Leadership

A Conversation with Ed Broadbent

Ed Broadbent once told me that any great leader on the left must have two qualities.

First, they must have strength in their convictions. They must believe wholeheartedly in the cause, and be able to fall back on strong, authentic principles.

Secondly, they must have the ability to bring people into the fold. To gain people’s trust, and show them that their interests are our interests. To say yes, there is a place for them on the left.

After we had that conversation, and well after I had stopped freaking out about the fact that Ed Broadbent and I just had that conversation, I started to really think about it. Not just what he’d said, but about my own feelings on the matter as well.

For someone as young as myself, I’ve been around the block a couple times when it comes to left-wing leadership, and leadership more generally.  In the sixth grade, I tried my very best to win the end-of-year “Leadership” award, but to no avail. They saw fit instead to give me the “Drama” award instead, which… fair.

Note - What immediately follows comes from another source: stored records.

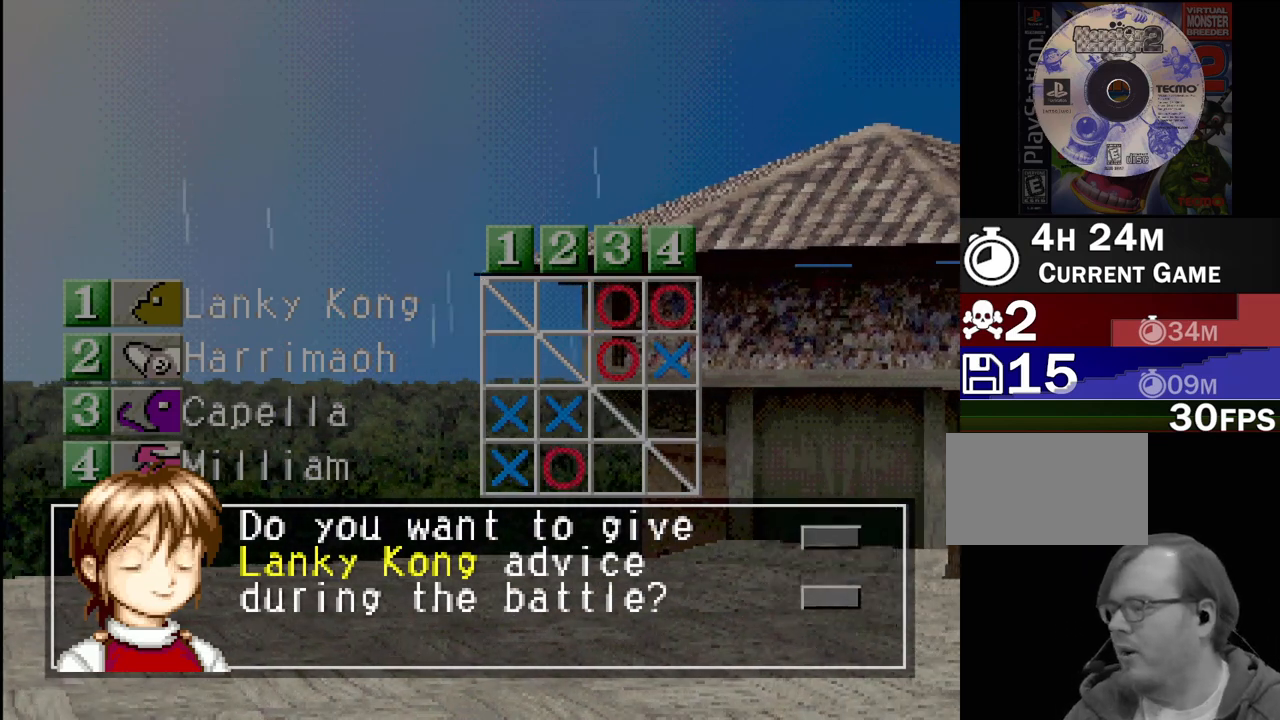
{"buttons": [], "events": []}
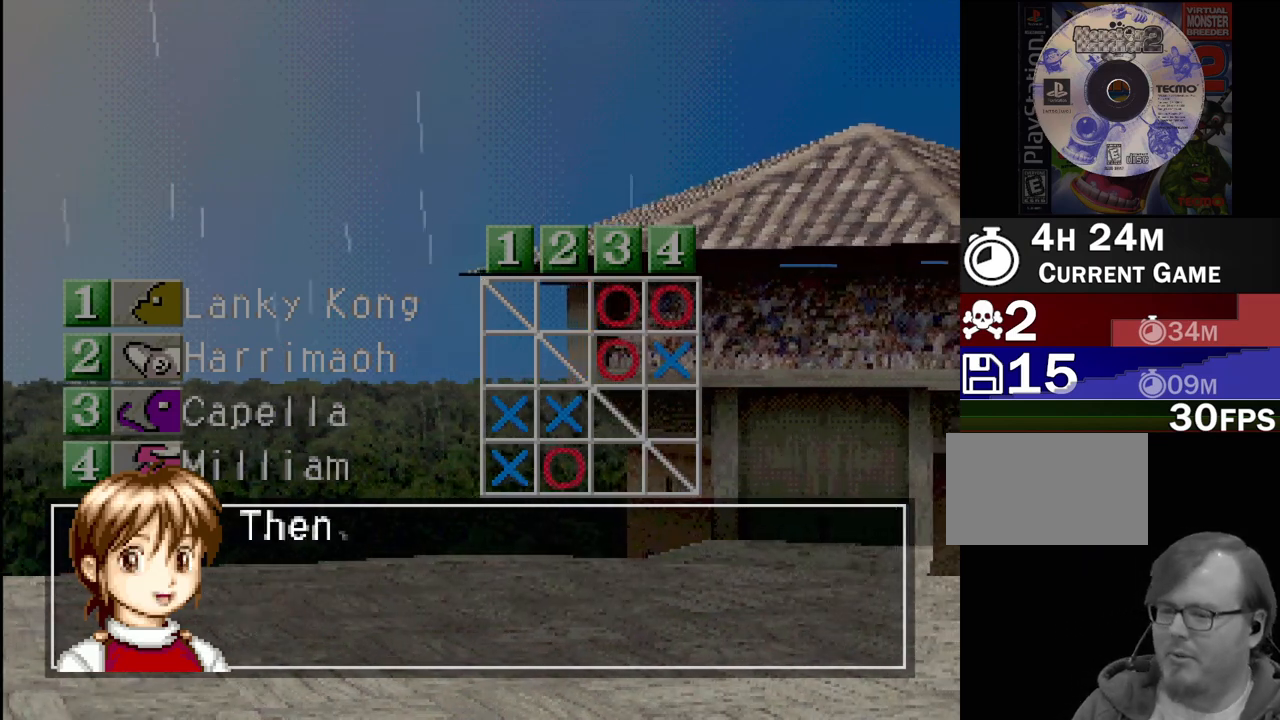
{"buttons": ["CROSS"], "events": [[100, "CROSS", "down"], [133, "CIRCLE", "down"], [167, "CIRCLE", "up"], [200, "CROSS", "up"], [300, "CROSS", "down"], [367, "CROSS", "up"], [500, "CROSS", "down"]]}
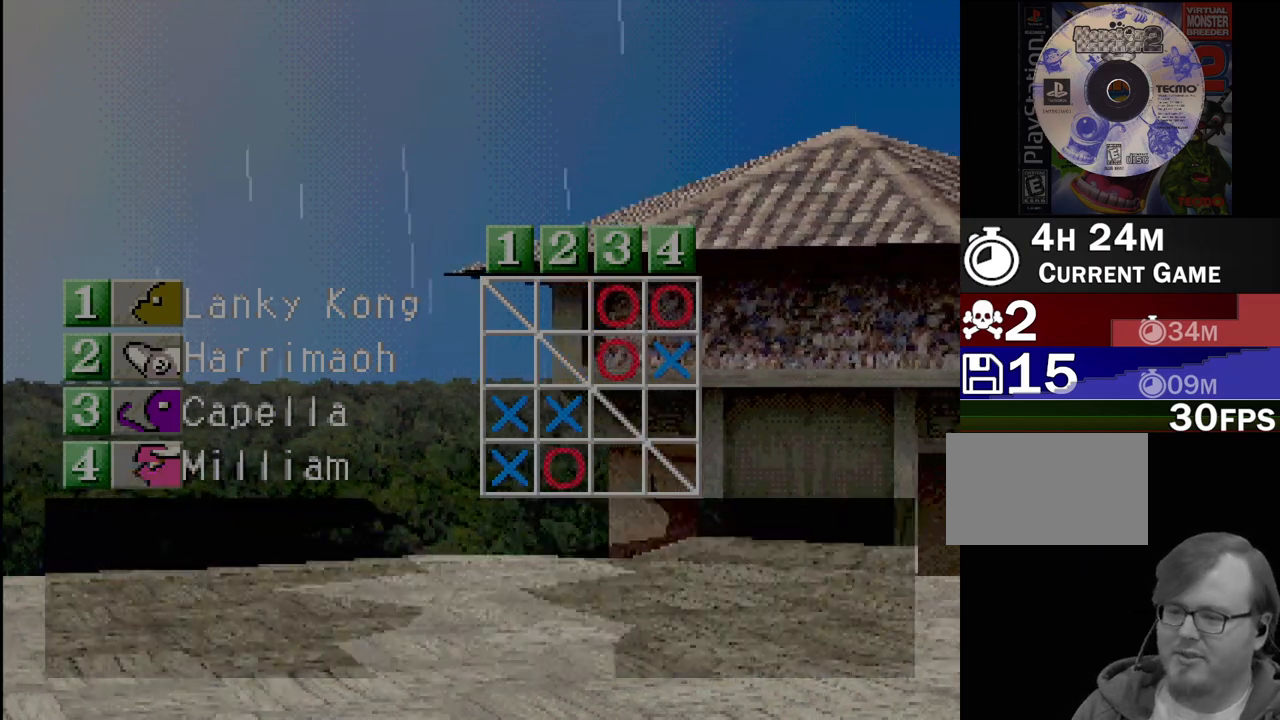
{"buttons": [], "events": [[100, "CROSS", "up"]]}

At the age of sixteen, I worked on my first election campaign, and I haven’t stopped since. I’ve worked for two members of Parliament and a city councillor. I’ve organized rallies, attended too many conferences to count, started activist campaigns, and fought tirelessly in defence of left-wing ideals on campus, in both formal and informal debates.

My last project, however, was probably the biggest undertaking of them all. My partner in crime, Davis Whittington-Heeney and I, recharged the NDP movement on our campus and turned our club into the largest campus NDP organization in the country – not to mention the largest social media presence too!

For a left-wing group on an aggressively liberal campus, we were fighting an up-hill battle. Somehow, that wasn’t the hardest part though.

More difficult was unlearning some of the bad habits that leaders on the left often fall into, or are subconsciously taught. As well, most of our energy was exhausted cleaning up and rebuilding a lot of lost time from previous years. I know that some people wont like to hear that, and I don’t particularly enjoy saying it either. But through all of this I’ve learned that the most difficult but important step to building better movements on the left, is not criticizing your opponents, but learning how to critique your friends.

Something I’ve learned from being involved in many left-wing organizations is that we like to think of the very structure of our groups and the kind of people we support leading them, as being different (read: better) than the other guys. On some level, I do agree with that sentiment, and I think it speaks to Mr. Broadbent’s first point about left-wing leaders. The fact that we want our organizations to be accountable, democratic, and inclusive is something that we are and should be proud of.

But how do we reconcile that desire with the reality that the rest of the world doesn’t always jive with what our organizations look like? I often worry that we don’t prepare ourselves for that reality. Successful leaders, Mr. Broadbent among them, did not get anywhere by throwing up their hands in the face of this reality and saying “well too bad, it’s their fault they don’t get it, and it’s not my job to explain things.”

That’s where Mr. Broadbent’s second point comes in I feel. A good left-wing leader has the ability to work around the uncomfortable realities of the world, and show people exactly why the left has the tools to fix it. There’s no use in having good ideas if you can’t communicate them, and act on them from a position of influence.

I was lucky enough to have that conversation with Mr. Broadbent when I had a significant amount of time left as Co-President, and could then change some of the things I was doing and focus on different aspects of my leadership.

I started this blog because I want all of us on the left to start having those conversations. To start thinking about what kind of leaders we want to be. Now more than ever we have to get serious about proving to people that the left doesn’t just have the ideas to fix things, but the tools and skills to get it done.